::: DATA ENTRIES :::

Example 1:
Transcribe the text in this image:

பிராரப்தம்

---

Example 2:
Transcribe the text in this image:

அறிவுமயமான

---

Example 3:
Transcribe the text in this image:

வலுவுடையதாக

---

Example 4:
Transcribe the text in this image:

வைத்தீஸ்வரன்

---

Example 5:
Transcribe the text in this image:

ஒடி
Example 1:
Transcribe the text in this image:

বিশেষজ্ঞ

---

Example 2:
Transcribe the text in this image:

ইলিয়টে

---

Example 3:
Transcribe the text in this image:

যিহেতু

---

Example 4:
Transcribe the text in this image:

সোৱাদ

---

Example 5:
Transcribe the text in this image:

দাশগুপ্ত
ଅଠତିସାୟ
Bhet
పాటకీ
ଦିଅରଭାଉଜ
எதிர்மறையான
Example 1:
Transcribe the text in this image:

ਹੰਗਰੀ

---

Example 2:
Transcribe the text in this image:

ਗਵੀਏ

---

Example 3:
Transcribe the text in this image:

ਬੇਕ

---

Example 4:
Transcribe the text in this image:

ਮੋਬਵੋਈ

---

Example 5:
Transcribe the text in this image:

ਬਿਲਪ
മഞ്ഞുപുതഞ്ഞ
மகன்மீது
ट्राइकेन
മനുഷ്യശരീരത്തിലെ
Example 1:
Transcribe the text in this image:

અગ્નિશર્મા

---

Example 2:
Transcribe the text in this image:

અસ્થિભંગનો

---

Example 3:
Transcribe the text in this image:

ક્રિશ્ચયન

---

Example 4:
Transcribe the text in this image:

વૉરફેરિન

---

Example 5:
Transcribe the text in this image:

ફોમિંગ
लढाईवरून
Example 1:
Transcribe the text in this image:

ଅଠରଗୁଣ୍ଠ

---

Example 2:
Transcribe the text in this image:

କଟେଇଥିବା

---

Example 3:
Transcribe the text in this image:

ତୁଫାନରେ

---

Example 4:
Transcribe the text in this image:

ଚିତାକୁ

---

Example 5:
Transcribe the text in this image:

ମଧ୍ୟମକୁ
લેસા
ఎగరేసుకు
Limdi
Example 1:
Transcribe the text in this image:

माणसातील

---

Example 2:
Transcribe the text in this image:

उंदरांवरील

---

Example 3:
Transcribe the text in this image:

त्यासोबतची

:::

Reproduce the listing above in full, replacing each occurrence of "Example" with "Sample" and leaving everything else unchanged.

EXERCISE ANSWER:
Sample 1:
Transcribe the text in this image:

பிராரப்தம்

---

Sample 2:
Transcribe the text in this image:

அறிவுமயமான

---

Sample 3:
Transcribe the text in this image:

வலுவுடையதாக

---

Sample 4:
Transcribe the text in this image:

வைத்தீஸ்வரன்

---

Sample 5:
Transcribe the text in this image:

ஒடி
Sample 1:
Transcribe the text in this image:

বিশেষজ্ঞ

---

Sample 2:
Transcribe the text in this image:

ইলিয়টে

---

Sample 3:
Transcribe the text in this image:

যিহেতু

---

Sample 4:
Transcribe the text in this image:

সোৱাদ

---

Sample 5:
Transcribe the text in this image:

দাশগুপ্ত
ଅଠତିସାୟ
Bhet
పాటకీ
ଦିଅରଭାଉଜ
எதிர்மறையான
Sample 1:
Transcribe the text in this image:

ਹੰਗਰੀ

---

Sample 2:
Transcribe the text in this image:

ਗਵੀਏ

---

Sample 3:
Transcribe the text in this image:

ਬੇਕ

---

Sample 4:
Transcribe the text in this image:

ਮੋਬਵੋਈ

---

Sample 5:
Transcribe the text in this image:

ਬਿਲਪ
മഞ്ഞുപുതഞ്ഞ
மகன்மீது
ट्राइकेन
മനുഷ്യശരീരത്തിലെ
Sample 1:
Transcribe the text in this image:

અગ્નિશર્મા

---

Sample 2:
Transcribe the text in this image:

અસ્થિભંગનો

---

Sample 3:
Transcribe the text in this image:

ક્રિશ્ચયન

---

Sample 4:
Transcribe the text in this image:

વૉરફેરિન

---

Sample 5:
Transcribe the text in this image:

ફોમિંગ
लढाईवरून
Sample 1:
Transcribe the text in this image:

ଅଠରଗୁଣ୍ଠ

---

Sample 2:
Transcribe the text in this image:

କଟେଇଥିବା

---

Sample 3:
Transcribe the text in this image:

ତୁଫାନରେ

---

Sample 4:
Transcribe the text in this image:

ଚିତାକୁ

---

Sample 5:
Transcribe the text in this image:

ମଧ୍ୟମକୁ
લેસા
ఎగరేసుకు
Limdi
Sample 1:
Transcribe the text in this image:

माणसातील

---

Sample 2:
Transcribe the text in this image:

उंदरांवरील

---

Sample 3:
Transcribe the text in this image:

त्यासोबतची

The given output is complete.